Results on the first set of instances show that our proposed ALNS is able to get the optimal solutions for 24 out of 30 problems with significantly shorter computational times compared to CPLEX (around 0.1% of CPLEX computational time). For the second set of instances, ALNS provides better solutions than CPLEX for all instances, with an average gap of 38.81% within again, only 0.1% of CPLEX’s computational times. From the practical perspective, ALNS outperforms CPLEX since it only needs a few seconds. For larger instances, ALNS is expected to solve them within reasonable computational times. However, it may be possible that ALNS could not solve all larger instances to optimality.

5 Conclusion

This paper studies the reverse flow of the vehicle routing problem and cross-docking, namely vehicle routing problem with reverse cross-docking (VRP-RCD). The VRP-RCD considers a four level supply chain network involving suppliers, cross-dock, customers, and outlets. There are three processes that must be conveyed in the VRP-RCD, which are the customer pickup process, outlet delivery and pickup process, and supplier delivery process. We designed a two-phase heuristic that employs an adaptive large neighborhood search (ALNS) to solve the VRP-RCD. ALNS uses various destroy and repair operators to generate neighborhood solutions. Furthermore, a simulated annealing (SA) framework is embedded to discover a vast search space during the search process.

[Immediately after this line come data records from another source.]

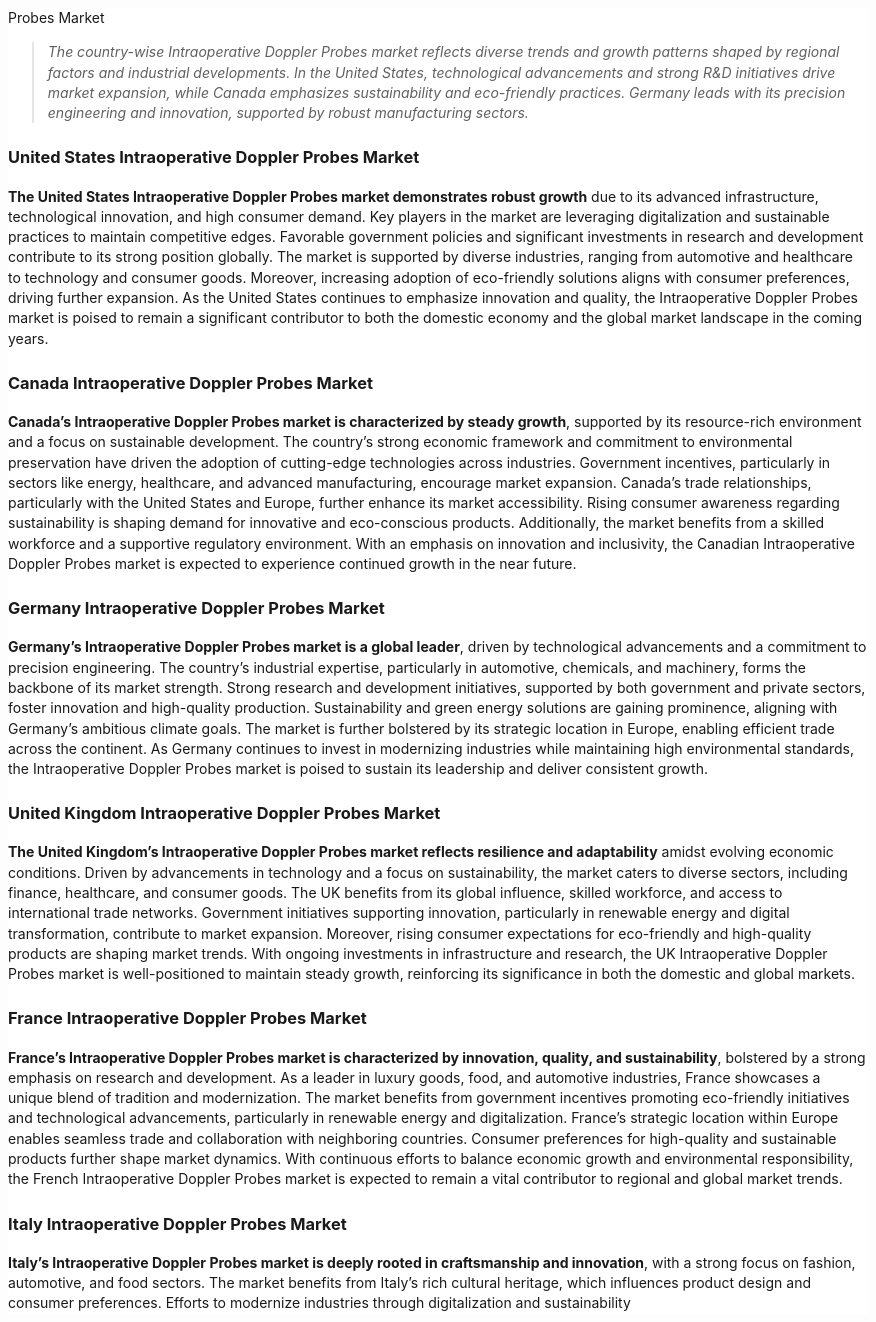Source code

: Probes Market<br /></span></h1><blockquote><p><em><span class="">The country-wise Intraoperative Doppler Probes market reflects diverse trends and growth patterns shaped by regional factors and industrial developments. In the United States, technological advancements and strong R&amp;D initiatives drive market expansion, while Canada emphasizes sustainability and eco-friendly practices. Germany leads with its precision engineering and innovation, supported by robust manufacturing sectors.</span></em></p></blockquote><h3><strong>United States Intraoperative Doppler Probes Market</strong></h3><p><strong>The United States Intraoperative Doppler Probes market demonstrates robust growth</strong> due to its advanced infrastructure, technological innovation, and high consumer demand. Key players in the market are leveraging digitalization and sustainable practices to maintain competitive edges. Favorable government policies and significant investments in research and development contribute to its strong position globally. The market is supported by diverse industries, ranging from automotive and healthcare to technology and consumer goods. Moreover, increasing adoption of eco-friendly solutions aligns with consumer preferences, driving further expansion. As the United States continues to emphasize innovation and quality, the Intraoperative Doppler Probes market is poised to remain a significant contributor to both the domestic economy and the global market landscape in the coming years.</p><h3><strong>Canada Intraoperative Doppler Probes Market</strong></h3><p><strong>Canada&rsquo;s Intraoperative Doppler Probes market is characterized by steady growth</strong>, supported by its resource-rich environment and a focus on sustainable development. The country&rsquo;s strong economic framework and commitment to environmental preservation have driven the adoption of cutting-edge technologies across industries. Government incentives, particularly in sectors like energy, healthcare, and advanced manufacturing, encourage market expansion. Canada&rsquo;s trade relationships, particularly with the United States and Europe, further enhance its market accessibility. Rising consumer awareness regarding sustainability is shaping demand for innovative and eco-conscious products. Additionally, the market benefits from a skilled workforce and a supportive regulatory environment. With an emphasis on innovation and inclusivity, the Canadian Intraoperative Doppler Probes market is expected to experience continued growth in the near future.</p><h3><strong>Germany Intraoperative Doppler Probes Market</strong></h3><p><strong>Germany&rsquo;s Intraoperative Doppler Probes market is a global leader</strong>, driven by technological advancements and a commitment to precision engineering. The country&rsquo;s industrial expertise, particularly in automotive, chemicals, and machinery, forms the backbone of its market strength. Strong research and development initiatives, supported by both government and private sectors, foster innovation and high-quality production. Sustainability and green energy solutions are gaining prominence, aligning with Germany&rsquo;s ambitious climate goals. The market is further bolstered by its strategic location in Europe, enabling efficient trade across the continent. As Germany continues to invest in modernizing industries while maintaining high environmental standards, the Intraoperative Doppler Probes market is poised to sustain its leadership and deliver consistent growth.</p><h3><strong>United Kingdom Intraoperative Doppler Probes Market</strong></h3><p><strong>The United Kingdom&rsquo;s Intraoperative Doppler Probes market reflects resilience and adaptability</strong> amidst evolving economic conditions. Driven by advancements in technology and a focus on sustainability, the market caters to diverse sectors, including finance, healthcare, and consumer goods. The UK benefits from its global influence, skilled workforce, and access to international trade networks. Government initiatives supporting innovation, particularly in renewable energy and digital transformation, contribute to market expansion. Moreover, rising consumer expectations for eco-friendly and high-quality products are shaping market trends. With ongoing investments in infrastructure and research, the UK Intraoperative Doppler Probes market is well-positioned to maintain steady growth, reinforcing its significance in both the domestic and global markets.</p><h3><strong>France Intraoperative Doppler Probes Market</strong></h3><p><strong>France&rsquo;s Intraoperative Doppler Probes market is characterized by innovation, quality, and sustainability</strong>, bolstered by a strong emphasis on research and development. As a leader in luxury goods, food, and automotive industries, France showcases a unique blend of tradition and modernization. The market benefits from government incentives promoting eco-friendly initiatives and technological advancements, particularly in renewable energy and digitalization. France&rsquo;s strategic location within Europe enables seamless trade and collaboration with neighboring countries. Consumer preferences for high-quality and sustainable products further shape market dynamics. With continuous efforts to balance economic growth and environmental responsibility, the French Intraoperative Doppler Probes market is expected to remain a vital contributor to regional and global market trends.</p><h3><strong>Italy Intraoperative Doppler Probes Market</strong></h3><p><strong>Italy&rsquo;s Intraoperative Doppler Probes market is deeply rooted in craftsmanship and innovation</strong>, with a strong focus on fashion, automotive, and food sectors. The market benefits from Italy&rsquo;s rich cultural heritage, which influences product design and consumer preferences. Efforts to modernize industries through digitalization and sustainability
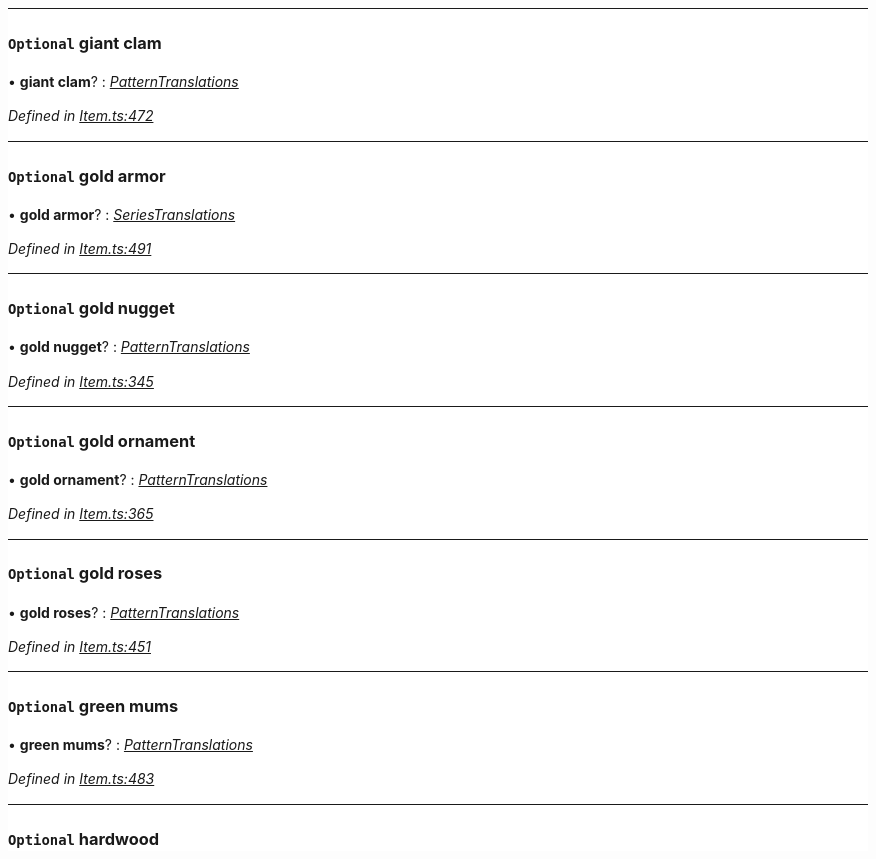 ___

### `Optional` giant clam

• **giant clam**? : *[PatternTranslations](_item_.patterntranslations.md)*

*Defined in [Item.ts:472](https://github.com/Norviah/animal-crossing/blob/4ac4ba9/module/types/Item.ts#L472)*

___

### `Optional` gold armor

• **gold armor**? : *[SeriesTranslations](_item_.seriestranslations.md)*

*Defined in [Item.ts:491](https://github.com/Norviah/animal-crossing/blob/4ac4ba9/module/types/Item.ts#L491)*

___

### `Optional` gold nugget

• **gold nugget**? : *[PatternTranslations](_item_.patterntranslations.md)*

*Defined in [Item.ts:345](https://github.com/Norviah/animal-crossing/blob/4ac4ba9/module/types/Item.ts#L345)*

___

### `Optional` gold ornament

• **gold ornament**? : *[PatternTranslations](_item_.patterntranslations.md)*

*Defined in [Item.ts:365](https://github.com/Norviah/animal-crossing/blob/4ac4ba9/module/types/Item.ts#L365)*

___

### `Optional` gold roses

• **gold roses**? : *[PatternTranslations](_item_.patterntranslations.md)*

*Defined in [Item.ts:451](https://github.com/Norviah/animal-crossing/blob/4ac4ba9/module/types/Item.ts#L451)*

___

### `Optional` green mums

• **green mums**? : *[PatternTranslations](_item_.patterntranslations.md)*

*Defined in [Item.ts:483](https://github.com/Norviah/animal-crossing/blob/4ac4ba9/module/types/Item.ts#L483)*

___

### `Optional` hardwood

We tested our proposed ALNS by solving the available benchmark VRP-RCD instances. Experimental results on the first set of instances show that our proposed ALNS is able to obtain optimal solutions for 24 out of 30 problem instances with significantly shorter computational time. When solving the second set of instances, ALNS is able to obtain better solution for all problem instances with an average improvement of 38.81% and only need 0.1% of CPLEX’s computational times. Generating and solving larger instances, e.g. with 100 or 200 nodes, would be interesting for future research. It is noted that selecting which outlets to visit is fixed and it is not a part of the routing problem in our problem. However, this could be integrated in the future, but then the problem becomes much more complicated if selecting the outlets is considered as part of the routing problem. Other possible extensions, such as introducing exact algorithms, imposing penalties for unvisited nodes and partial deliveries, considering a mixture of direct-shipping and cross-docking, asynchronous arrival scenario, multi-period settings, can be further studied. Introducing new and larger instances can be explored as well in order to represent real-sized problems faced by industries.